LExpansion.com fait le point sur l'impact de la mise à jour de l'algorithme de Google sur les résultats de recherche. Accusé de manipuler les classements et de favoriser ses propres services, le n°1 des moteurs répond aux critiques.
Trois semaines après la mise à jour de l'agorithme de recherche de Google, connue sous le nom de Panda, l'heure est aux bilans. Panda, qui avait mis tous les sites français en alerte après les dégâts qu'elle avait causés à certains sites aux Etats-Unis et en Grande-Bretagne, a-t-elle bouleversé en profondeur les classements dans les résultats du moteur en France ? Les premières études de visibilité, qui donnent des indicateurs de tendances, pointaient le portail Wikio et les comparateurs de prix comme les principales victimes de Panda. Certains en ont d'ailleurs déjà tiré les conséquences: Wikio News et Wikio Experts, l'agrégateur et la ferme de contenus du groupe eBuzzing, ont été arrêtés cette semaine.
Le cas de Wikio et des agrégateurs
Après ce qui s'était passé aux Etats-Unis et en Angleterre, et compte tenu de l'attachement de Google à lutter contre la duplication de contenus (reprise de contenus produits par d'autres sites), les agrégateurs et les fermes de contenus étaient désignés comme les premières cibles de Panda. Ca n'a pas loupé. L'audience du portail Wikio a dégringolé de 40%, en France et partout ailleurs. Des sites comme Suite101 et Paperblog ont aussi beaucoup souffert.
"Dans notre chiffre d'affaires, l'apport du portail n'est que de 1% environ, l'impact financier était donc négligeable, explique Frédéric Montagnon, le directeur marketing de eBuzzing. Mais la perte d'audience n'était pas bonne en termes d'image.
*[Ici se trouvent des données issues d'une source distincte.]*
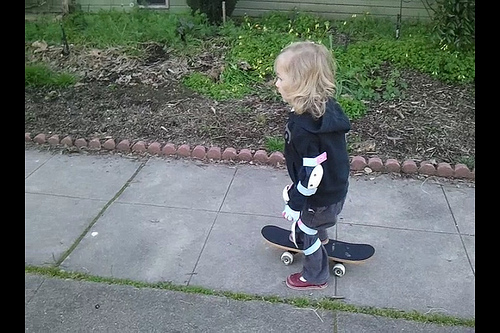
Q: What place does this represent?
A: It represents the sidewalk.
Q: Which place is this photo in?
A: It is at the sidewalk.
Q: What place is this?
A: It is a sidewalk.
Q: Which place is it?
A: It is a sidewalk.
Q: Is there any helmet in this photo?
A: No, there are no helmets.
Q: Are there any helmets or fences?
A: No, there are no helmets or fences.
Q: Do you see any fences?
A: No, there are no fences.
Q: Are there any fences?
A: No, there are no fences.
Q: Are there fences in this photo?
A: No, there are no fences.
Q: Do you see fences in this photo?
A: No, there are no fences.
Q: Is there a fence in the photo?
A: No, there are no fences.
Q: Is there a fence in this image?
A: No, there are no fences.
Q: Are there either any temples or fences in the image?
A: No, there are no fences or temples.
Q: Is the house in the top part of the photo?
A: Yes, the house is in the top of the image.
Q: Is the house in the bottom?
A: No, the house is in the top of the image.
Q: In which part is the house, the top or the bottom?
A: The house is in the top of the image.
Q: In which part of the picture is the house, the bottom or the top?
A: The house is in the top of the image.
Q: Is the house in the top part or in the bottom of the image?
A: The house is in the top of the image.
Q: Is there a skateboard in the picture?
A: Yes, there is a skateboard.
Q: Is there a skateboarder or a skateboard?
A: Yes, there is a skateboard.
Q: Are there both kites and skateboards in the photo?
A: No, there is a skateboard but no kites.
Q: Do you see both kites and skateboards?
A: No, there is a skateboard but no kites.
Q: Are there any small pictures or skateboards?
A: Yes, there is a small skateboard.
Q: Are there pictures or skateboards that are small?
A: Yes, the skateboard is small.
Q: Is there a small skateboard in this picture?
A: Yes, there is a small skateboard.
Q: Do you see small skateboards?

Comme le portail était en fait une vitrine technologique pour nous, à destination des agences et des blogueurs, nous avons décidé d'intégrer ses fonctionnalités dans le site eBuzzing." Au final, le groupe s'en sort bien puisque dans le même temps, il indique que sa plateforme de blogs Overblog a gagné en visibilité, de l'ordre de +15%.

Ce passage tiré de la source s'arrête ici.